Why are so many men trolling beauty sites?

Note to mansplainers: Women should be able to write about politics and shoes

Guardian beauty writer Sali Hughes recently addressed a type of harassment she gets from certain male readers, the sort who show up to tell her they like "'the natural look.'" Hughes got at the essential: "The personal preferences of men I don't know, who lack even basic manners in their dealings with others, are of absolutely no consequence to me and my face." She rightly attributes "the aggression directed at women who love beauty" — as in, beauty products or articles — to "misogyny," pointing out that men who love wine or rugby are not similarly condemned.

Thanks to the magic of internet-commenting, discussions about luminizers, or the merits of the Peter Pan collar, are now open to all. Rather than occupying whatever the online equivalent is of the proverbial boyfriends' chair at the mall, men gravitate to these conversations. These are not men looking to find out how to apply eyeliner, after however many years living with a repressed desire to do so. No, they're just garden-variety straight guys (or women — or mountain goats — presenting themselves as such online) who think fashion's silly, and are, as they say, just saying.

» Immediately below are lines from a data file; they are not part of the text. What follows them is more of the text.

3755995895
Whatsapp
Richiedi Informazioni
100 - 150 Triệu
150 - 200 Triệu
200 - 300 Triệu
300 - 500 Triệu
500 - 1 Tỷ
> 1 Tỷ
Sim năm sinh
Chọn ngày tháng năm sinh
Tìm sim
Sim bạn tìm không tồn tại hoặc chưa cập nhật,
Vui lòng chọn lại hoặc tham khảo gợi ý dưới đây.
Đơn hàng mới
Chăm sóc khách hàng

These men are far from the greatest menace online. No one, even in countries without the First Amendment, is likely to question men's right to join these public forums. Their comments are not overt harassment or threats of the kind Amanda Hess recently launched a conversation about. They're instead a more everyday mansplaining pattern of men coming to posts on women-oriented lifestyle subjects solely to point out that the topic itself is frivolous and, if applicable, not worthy of a serious publication. The conversation's clearly geared to women, but these men arrive to reframe it as one about their preferences.

This behavior is easiest to criticize when it involves men telling women to primp more. Yet typically, as Hughes suggests, the men who comment will have us know that they prefer natural beauty. No matter how many times women point out that this is nonsense; that men only notice women's makeup when it's garishly applied; or that men's desire to see "natural" beauty is about wanting unadorned supermodels, not ordinary women who've thrown away their tweezers, some men keep chiming in with the same tired argument: Men don't like makeup or runway-inspired fashion, so women are foolish for caring about it.

The obvious objection — that it's presumptuous to assume women dress for men — doesn't quite cover it. Many women do wear makeup and choose outfits in part to look more attractive to certain men. But rare is the woman who seeks to attract absolutely all men, or even as many men as possible. As Laurie Penny notes regarding her own short hair, a woman's beauty choices can effectively sort through the men a woman attracts, eliminating those a she wouldn't be interested in to begin with.

While Hughes was spot-on, I might have pushed the argument further still. These men's comments derail more useful critiques of the fashion and beauty industries. Fashion — not unlike sports — has its ethical limits. But the problem with $300 wrinkle creams or emaciated models is not that these do nothing for the male gaze.

But most importantly, every time female-oriented guilty pleasures are condemned, women are subtly excluded from the public sphere. Female journalists and bloggers who mix gendered-female fluffy content with more substantive coverage (sometimes of female-oriented topics, sometimes not) end up in effect placing themselves in a pink corner of the internet, limiting their careers and the reach of their ideas. Women’s writing ends up underrepresented in prominent publications due in part to editors viewing a man who writes about politics and sports as serious, but not a woman whose topics are politics and shoes. This sort of unconscious bias will only keep perpetuating itself until we become aware of it.